→ Exercise directions:
Images do not belong in the copy; retype the rest of the entries below exactly.

-- -- --

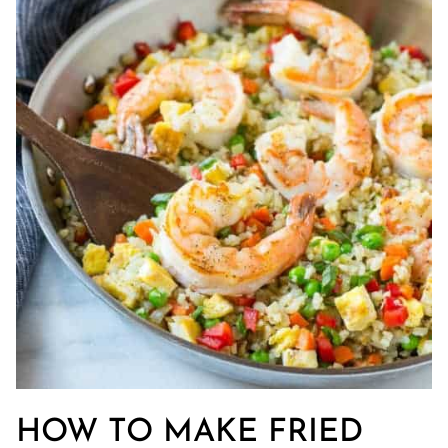
HOW TO MAKE FRIED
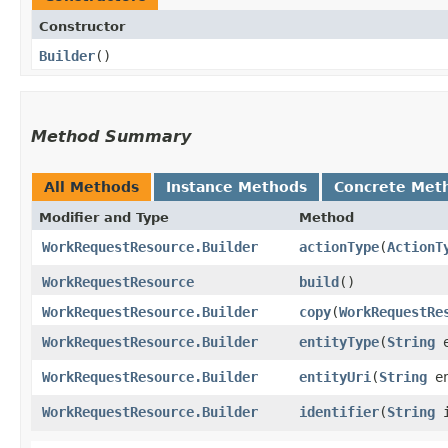
Constructor
Builder
()
Method Summary
All Methods
Instance Methods
Concrete Met
Modifier and Type
Method
WorkRequestResource.Builder
actionType
​(
ActionT
WorkRequestResource
build
()
WorkRequestResource.Builder
copy
​(
WorkRequestRe
WorkRequestResource.Builder
entityType
​(
String
e
WorkRequestResource.Builder
entityUri
​(
String
en
WorkRequestResource.Builder
identifier
​(
String
i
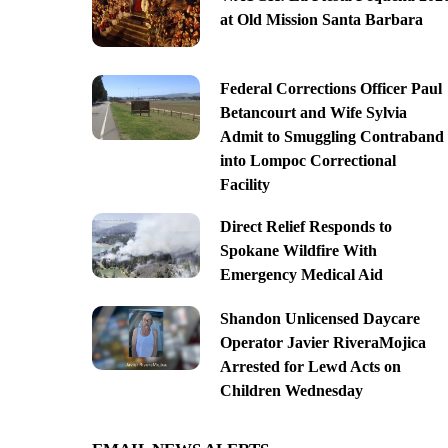
at Old Mission Santa Barbara
Federal Corrections Officer Paul
Betancourt and Wife Sylvia
Admit to Smuggling Contraband
into Lompoc Correctional
Facility
Direct Relief Responds to
Spokane Wildfire With
Emergency Medical Aid
Shandon Unlicensed Daycare
Operator Javier RiveraMojica
Arrested for Lewd Acts on
Children Wednesday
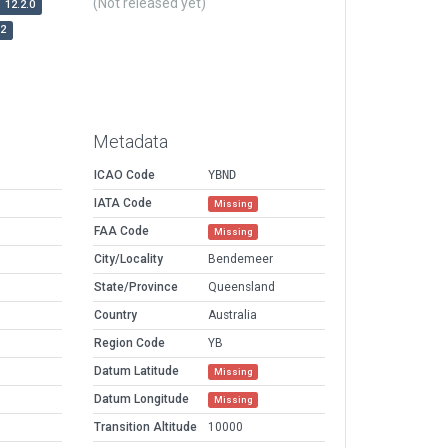
(Not released yet)
12.2.0
r2
Metadata
ICAO Code
YBND
IATA Code
Missing
FAA Code
Missing
City/Locality
Bendemeer
State/Province
Queensland
Country
Australia
Region Code
YB
Datum Latitude
Missing
Datum Longitude
Missing
Transition Altitude
10000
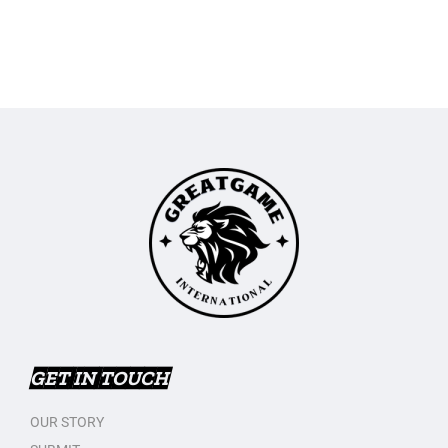
GET IN TOUCH
OUR STORY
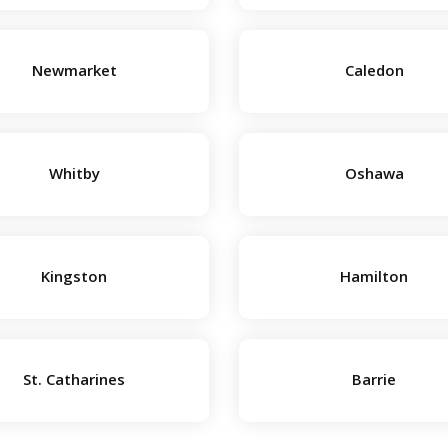
Newmarket
Caledon
Whitby
Oshawa
Kingston
Hamilton
St. Catharines
Barrie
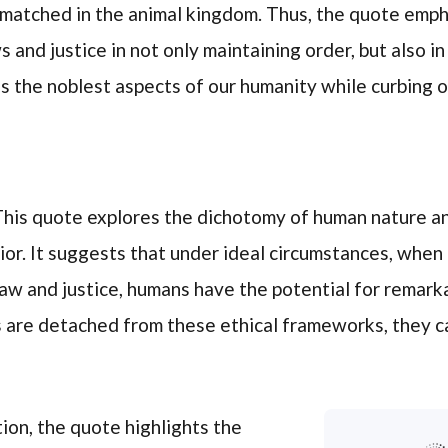
nmatched in the animal kingdom. Thus, the quote emp
s and justice in not only maintaining order, but also i
ss the noblest aspects of our humanity while curbing 
his quote explores the dichotomy of human nature and
or. It suggests that under ideal circumstances, when 
aw and justice, humans have the potential for remark
 are detached from these ethical frameworks, they ca
tion, the quote highlights the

-- -- --

→ Task output:
HOW TO MAKE FRIED
Constructor
Builder
()
Method Summary
All Methods
Instance Methods
Concrete Met
Modifier and Type
Method
WorkRequestResource.Builder
actionType
​(
ActionT
WorkRequestResource
build
()
WorkRequestResource.Builder
copy
​(
WorkRequestRe
WorkRequestResource.Builder
entityType
​(
String
e
WorkRequestResource.Builder
entityUri
​(
String
en
WorkRequestResource.Builder
identifier
​(
String
i
at Old Mission Santa Barbara
Federal Corrections Officer Paul
Betancourt and Wife Sylvia
Admit to Smuggling Contraband
into Lompoc Correctional
Facility
Direct Relief Responds to
Spokane Wildfire With
Emergency Medical Aid
Shandon Unlicensed Daycare
Operator Javier RiveraMojica
Arrested for Lewd Acts on
Children Wednesday
(Not released yet)
12.2.0
r2
Metadata
ICAO Code
YBND
IATA Code
Missing
FAA Code
Missing
City/Locality
Bendemeer
State/Province
Queensland
Country
Australia
Region Code
YB
Datum Latitude
Missing
Datum Longitude
Missing
Transition Altitude
10000
GET IN TOUCH
OUR STORY
Newmarket
Caledon
Whitby
Oshawa
Kingston
Hamilton
St. Catharines
Barrie
nmatched in the animal kingdom. Thus, the quote emp
s and justice in not only maintaining order, but also i
ss the noblest aspects of our humanity while curbing 
his quote explores the dichotomy of human nature and
or. It suggests that under ideal circumstances, when 
aw and justice, humans have the potential for remark
 are detached from these ethical frameworks, they ca
tion, the quote highlights the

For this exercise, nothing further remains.